- Task brief -
Nothing in the records should differ when they are repeated. Restate them word for word.
◆ ◆ ◆ ◆ ◆
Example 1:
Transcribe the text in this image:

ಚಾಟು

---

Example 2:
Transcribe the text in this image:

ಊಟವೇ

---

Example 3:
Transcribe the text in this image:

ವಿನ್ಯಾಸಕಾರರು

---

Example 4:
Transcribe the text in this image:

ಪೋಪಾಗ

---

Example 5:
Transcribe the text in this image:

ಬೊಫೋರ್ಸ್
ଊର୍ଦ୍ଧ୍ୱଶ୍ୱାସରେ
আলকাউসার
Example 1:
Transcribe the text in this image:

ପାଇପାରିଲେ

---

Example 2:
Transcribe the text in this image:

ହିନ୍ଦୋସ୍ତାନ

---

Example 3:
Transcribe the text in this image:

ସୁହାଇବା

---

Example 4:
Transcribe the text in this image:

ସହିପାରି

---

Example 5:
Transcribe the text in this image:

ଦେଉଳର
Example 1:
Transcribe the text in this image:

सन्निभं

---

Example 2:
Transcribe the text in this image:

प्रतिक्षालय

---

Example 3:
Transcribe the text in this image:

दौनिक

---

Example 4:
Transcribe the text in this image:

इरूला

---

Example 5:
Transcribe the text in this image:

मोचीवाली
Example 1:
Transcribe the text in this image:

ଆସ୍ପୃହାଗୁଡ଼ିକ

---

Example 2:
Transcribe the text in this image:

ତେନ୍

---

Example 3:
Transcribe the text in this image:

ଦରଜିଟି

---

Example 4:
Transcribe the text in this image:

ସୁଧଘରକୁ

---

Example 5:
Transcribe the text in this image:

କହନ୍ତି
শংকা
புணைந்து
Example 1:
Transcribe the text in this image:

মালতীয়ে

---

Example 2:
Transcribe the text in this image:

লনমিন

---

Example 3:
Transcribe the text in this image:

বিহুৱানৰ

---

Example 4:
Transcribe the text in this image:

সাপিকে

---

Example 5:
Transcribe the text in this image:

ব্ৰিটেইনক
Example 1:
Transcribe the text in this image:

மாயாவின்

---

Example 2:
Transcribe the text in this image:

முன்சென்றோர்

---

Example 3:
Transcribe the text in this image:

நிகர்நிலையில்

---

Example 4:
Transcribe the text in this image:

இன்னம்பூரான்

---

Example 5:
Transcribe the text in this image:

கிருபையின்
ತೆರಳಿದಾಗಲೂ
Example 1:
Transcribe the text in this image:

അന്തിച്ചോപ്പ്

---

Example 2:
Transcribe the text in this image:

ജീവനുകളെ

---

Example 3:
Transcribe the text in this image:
◆ ◆ ◆ ◆ ◆
- Result below -
Example 1:
Transcribe the text in this image:

ಚಾಟು

---

Example 2:
Transcribe the text in this image:

ಊಟವೇ

---

Example 3:
Transcribe the text in this image:

ವಿನ್ಯಾಸಕಾರರು

---

Example 4:
Transcribe the text in this image:

ಪೋಪಾಗ

---

Example 5:
Transcribe the text in this image:

ಬೊಫೋರ್ಸ್
ଊର୍ଦ୍ଧ୍ୱଶ୍ୱାସରେ
আলকাউসার
Example 1:
Transcribe the text in this image:

ପାଇପାରିଲେ

---

Example 2:
Transcribe the text in this image:

ହିନ୍ଦୋସ୍ତାନ

---

Example 3:
Transcribe the text in this image:

ସୁହାଇବା

---

Example 4:
Transcribe the text in this image:

ସହିପାରି

---

Example 5:
Transcribe the text in this image:

ଦେଉଳର
Example 1:
Transcribe the text in this image:

सन्निभं

---

Example 2:
Transcribe the text in this image:

प्रतिक्षालय

---

Example 3:
Transcribe the text in this image:

दौनिक

---

Example 4:
Transcribe the text in this image:

इरूला

---

Example 5:
Transcribe the text in this image:

मोचीवाली
Example 1:
Transcribe the text in this image:

ଆସ୍ପୃହାଗୁଡ଼ିକ

---

Example 2:
Transcribe the text in this image:

ତେନ୍

---

Example 3:
Transcribe the text in this image:

ଦରଜିଟି

---

Example 4:
Transcribe the text in this image:

ସୁଧଘରକୁ

---

Example 5:
Transcribe the text in this image:

କହନ୍ତି
শংকা
புணைந்து
Example 1:
Transcribe the text in this image:

মালতীয়ে

---

Example 2:
Transcribe the text in this image:

লনমিন

---

Example 3:
Transcribe the text in this image:

বিহুৱানৰ

---

Example 4:
Transcribe the text in this image:

সাপিকে

---

Example 5:
Transcribe the text in this image:

ব্ৰিটেইনক
Example 1:
Transcribe the text in this image:

மாயாவின்

---

Example 2:
Transcribe the text in this image:

முன்சென்றோர்

---

Example 3:
Transcribe the text in this image:

நிகர்நிலையில்

---

Example 4:
Transcribe the text in this image:

இன்னம்பூரான்

---

Example 5:
Transcribe the text in this image:

கிருபையின்
ತೆರಳಿದಾಗಲೂ
Example 1:
Transcribe the text in this image:

അന്തിച്ചോപ്പ്

---

Example 2:
Transcribe the text in this image:

ജീവനുകളെ

---

Example 3:
Transcribe the text in this image:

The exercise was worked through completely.